Yousef Munayyer’s recent article,”Combating Cynicism on Israeli-Palestinian Peace,” was, ironically, a cynical exercise in Israel-bashing. An article summarized with the line “if Kerry wants to start talks aimed at more than just talking, he must send Israel a message that will force it to recalculate its policies” is more of the same, tired blame game we have been hearing for decades.

Somehow, it is always Israel’s fault. In 1947, David Ben-Gurion and the Jewish Agency accept the painful compromise shaping the U.N.partition, but when five Arab armies reject the compromise and attack—it is Israel’s fault. In 1967, Egypt’s strongman Gamel Abdul Nasser seeks to wipe out the Jewish State, removing the U.N. buffer troops in the Sinai, blocking the Straits of Tiran, saber-rattling for weeks, but when Israel defends itself and wins—it is Israel’s fault. In the 1990s, Israel makes unprecedented concessions to the Palestinians—find me another country that relinquished disputed territory it won in a war of self-defense—but when Yasir Arafat stops negotiating and decides to return to terror, once again—it is Israel’s fault. And today, when there is a culture of “martyrdom,” demonization, rejection, and terrorism shaping much—not all—Palestinian discourse—it is not only Israel’s fault, but, as Munayyer and so many others suggest, entirely upon Israel to make concessions and move the peace process along.
No side is pure or blameless in such a complex conflict, which is what makes it seem intractable. Israel needs to make sure that the voice of Yair Lapid upstages the voice of Naftali Bennett within the coalition, and that the Israeli peace consensus which has always emerged whenever a serious offer has been negotiated triumphs over Israel’s own rejectionist minority.
But here are some confidence-building measures the Palestinians could try, amid all the pressure for Israel to release prisoners with blood on their hands—an assault on the rule of law, I should add—or to freeze settlement building even before the talks begin:
- End the culture of demonization and deligitimization by not naming public squares after “Shaheeds,” and ending the messaging in so many parts of Palestinian national culture celebrating violence over compromise, terror-making over peace-making.
- Acknowledge that Jews are a nation, not just a community of faith, and that Israel has the right to exist as a Jewish State in the Middle East, essentially ending the 1948 war over Israel’s existence and shifting the focus to a post-1967 discussion over what Israel’s borders should be.
- Repudiate the anti-Semitic, anti-Zionist charters of Hamas and Hezbollah, nurturing and broadcasting a pragmatic pro-state, pro-peace Palestinian consensus.
- Continue the state-building of Salam Fayyad rather than following the attempted state-destruction of Hamas and Hezbollah.
- Hold free and fair elections so that Palestinians have a legitimate leader to replace the President (for life?) with an expired mandate, Mahmoud Abbas—and make the elections a referendum on shifting the focus to peace-making and nation-building.

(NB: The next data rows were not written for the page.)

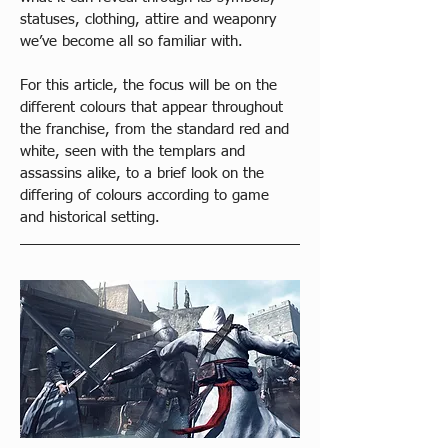
statuses, clothing, attire and weaponry 
we’ve become all so familiar with. 
For this article, the focus will be on the 
different colours that appear throughout 
the franchise, from the standard red and 
white, seen with the templars and 
assassins alike, to a brief look on the 
differing of colours according to game 
and historical setting.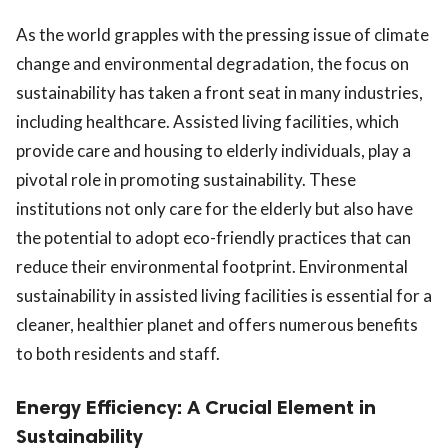
As the world grapples with the pressing issue of climate
change and environmental degradation, the focus on
sustainability has taken a front seat in many industries,
including healthcare. Assisted living facilities, which
provide care and housing to elderly individuals, play a
pivotal role in promoting sustainability. These
institutions not only care for the elderly but also have
the potential to adopt eco-friendly practices that can
reduce their environmental footprint. Environmental
sustainability in assisted living facilities is essential for a
cleaner, healthier planet and offers numerous benefits
to both residents and staff.
Energy Efficiency: A Crucial Element in
Sustainability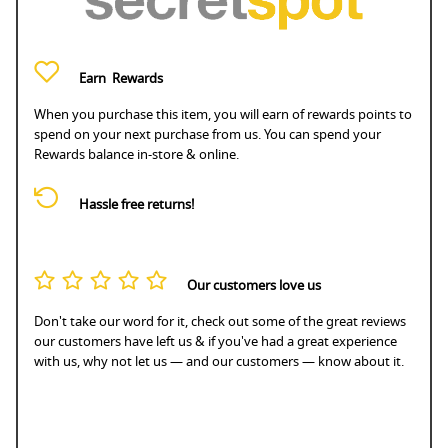
Earn
Rewards
When you purchase this item, you will earn
of rewards points to
spend on your next purchase from us. You can spend your
Rewards balance in-store & online.
Hassle free returns!
Our customers love us
Don't take our word for it, check out some of the great reviews
our customers have left us & if you've had a great experience
with us, why not let us — and our customers — know about it.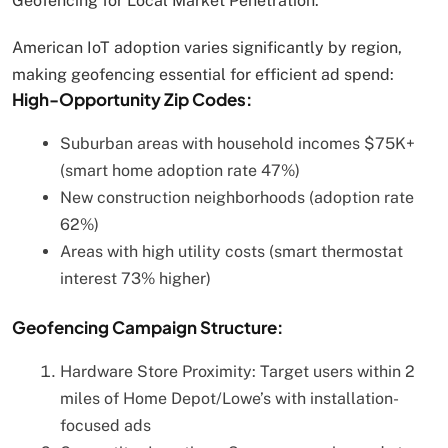
Geofencing for Local Market Penetration:
American IoT adoption varies significantly by region,
making geofencing essential for efficient ad spend:
High-Opportunity Zip Codes:
Suburban areas with household incomes $75K+
(smart home adoption rate 47%)
New construction neighborhoods (adoption rate
62%)
Areas with high utility costs (smart thermostat
interest 73% higher)
Geofencing Campaign Structure:
Hardware Store Proximity: Target users within 2
miles of Home Depot/Lowe’s with installation-
focused ads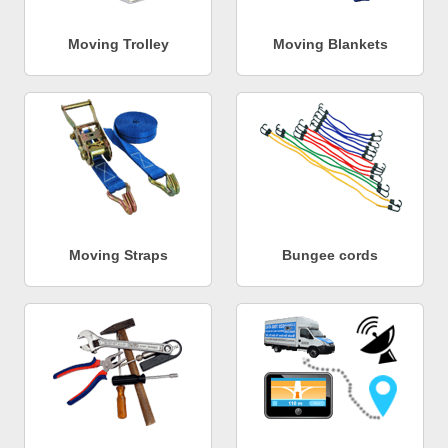
Moving Trolley
Moving Blankets
Moving Straps
Bungee cords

- Encourage a broader democratic political culture with freedom to dissent, freedom of religion, robust civil society, and more respect for basic human rights—of Palestinians, not just Israelis.
- Hold a massive peace march—not protesting against Israel, but protesting for a free, democratic Palestine.
Some Israelis have actually made moves paralleling every one of these suggestions, many of which revolve around the problem of democratic Israel, with all its flaws, being forced to deal with autocratic Palestine. The cliché that democracies don’t fight each other should be seen as a guiding principle of the negotiations—and an answer to the question many of Israel’s critics have failed to answer: why did Oslo fail.
One of the great Oslo shortcomings had to do with the Israeli-American-European delusion that the arch-terrorist Yasser Arafat would become the Middle East’s Nelson Mandela when he was and remained Yasser Arafat. The structural and cultural asymmetry between Israeli democracy and Palestinian autocracy also ends up focusing on Israel’s dynamic, chaotic political debate rather than the more choreographed and less free Palestinian discourse. As Oslo developed, too many peace processors accepted Arafat as “our” dictator, trusting him to shove the peace down Palestinian throats.
If all those who expend so much energy criticizing Israel could instead focus on building a democratic Palestinian political culture, not only would a true peace be more attainable, but the cynicism Munayyer seeks to combat would simply melt away, replaced by the natural by-products of functioning democracies—hope, trust, and freedom.